═══ 未加工の記録

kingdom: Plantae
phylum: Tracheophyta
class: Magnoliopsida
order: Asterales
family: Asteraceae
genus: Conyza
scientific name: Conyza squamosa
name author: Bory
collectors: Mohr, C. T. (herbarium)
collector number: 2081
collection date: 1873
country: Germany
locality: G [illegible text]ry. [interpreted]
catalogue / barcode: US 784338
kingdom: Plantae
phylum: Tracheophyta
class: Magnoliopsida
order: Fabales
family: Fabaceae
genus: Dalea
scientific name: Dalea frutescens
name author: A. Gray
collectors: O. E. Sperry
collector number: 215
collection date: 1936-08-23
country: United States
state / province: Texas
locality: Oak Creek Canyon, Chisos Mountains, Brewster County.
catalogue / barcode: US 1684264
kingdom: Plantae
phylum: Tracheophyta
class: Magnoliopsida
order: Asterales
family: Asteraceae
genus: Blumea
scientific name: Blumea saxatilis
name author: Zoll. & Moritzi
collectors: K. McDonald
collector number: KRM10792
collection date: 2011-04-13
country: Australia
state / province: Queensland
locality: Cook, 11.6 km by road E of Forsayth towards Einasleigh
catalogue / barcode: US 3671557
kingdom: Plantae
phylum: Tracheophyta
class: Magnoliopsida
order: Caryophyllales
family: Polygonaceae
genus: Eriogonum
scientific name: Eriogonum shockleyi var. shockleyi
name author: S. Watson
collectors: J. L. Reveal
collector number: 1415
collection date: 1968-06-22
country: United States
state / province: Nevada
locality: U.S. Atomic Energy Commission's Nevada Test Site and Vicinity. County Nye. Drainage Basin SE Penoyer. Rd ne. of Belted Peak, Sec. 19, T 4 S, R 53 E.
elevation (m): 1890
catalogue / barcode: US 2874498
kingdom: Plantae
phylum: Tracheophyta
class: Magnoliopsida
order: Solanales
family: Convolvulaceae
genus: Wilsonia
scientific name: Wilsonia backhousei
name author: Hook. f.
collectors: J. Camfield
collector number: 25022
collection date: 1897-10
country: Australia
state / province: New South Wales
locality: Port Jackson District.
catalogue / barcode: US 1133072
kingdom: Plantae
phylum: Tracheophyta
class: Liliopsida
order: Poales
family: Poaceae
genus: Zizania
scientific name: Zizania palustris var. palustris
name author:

══════

◆ 記述課題:
上の記録の全行を、一字一句変えずにそのまま書き写すこと。

◆ 正解:
kingdom: Plantae
phylum: Tracheophyta
class: Magnoliopsida
order: Asterales
family: Asteraceae
genus: Conyza
scientific name: Conyza squamosa
name author: Bory
collectors: Mohr, C. T. (herbarium)
collector number: 2081
collection date: 1873
country: Germany
locality: G [illegible text]ry. [interpreted]
catalogue / barcode: US 784338
kingdom: Plantae
phylum: Tracheophyta
class: Magnoliopsida
order: Fabales
family: Fabaceae
genus: Dalea
scientific name: Dalea frutescens
name author: A. Gray
collectors: O. E. Sperry
collector number: 215
collection date: 1936-08-23
country: United States
state / province: Texas
locality: Oak Creek Canyon, Chisos Mountains, Brewster County.
catalogue / barcode: US 1684264
kingdom: Plantae
phylum: Tracheophyta
class: Magnoliopsida
order: Asterales
family: Asteraceae
genus: Blumea
scientific name: Blumea saxatilis
name author: Zoll. & Moritzi
collectors: K. McDonald
collector number: KRM10792
collection date: 2011-04-13
country: Australia
state / province: Queensland
locality: Cook, 11.6 km by road E of Forsayth towards Einasleigh
catalogue / barcode: US 3671557
kingdom: Plantae
phylum: Tracheophyta
class: Magnoliopsida
order: Caryophyllales
family: Polygonaceae
genus: Eriogonum
scientific name: Eriogonum shockleyi var. shockleyi
name author: S. Watson
collectors: J. L. Reveal
collector number: 1415
collection date: 1968-06-22
country: United States
state / province: Nevada
locality: U.S. Atomic Energy Commission's Nevada Test Site and Vicinity. County Nye. Drainage Basin SE Penoyer. Rd ne. of Belted Peak, Sec. 19, T 4 S, R 53 E.
elevation (m): 1890
catalogue / barcode: US 2874498
kingdom: Plantae
phylum: Tracheophyta
class: Magnoliopsida
order: Solanales
family: Convolvulaceae
genus: Wilsonia
scientific name: Wilsonia backhousei
name author: Hook. f.
collectors: J. Camfield
collector number: 25022
collection date: 1897-10
country: Australia
state / province: New South Wales
locality: Port Jackson District.
catalogue / barcode: US 1133072
kingdom: Plantae
phylum: Tracheophyta
class: Liliopsida
order: Poales
family: Poaceae
genus: Zizania
scientific name: Zizania palustris var. palustris
name author:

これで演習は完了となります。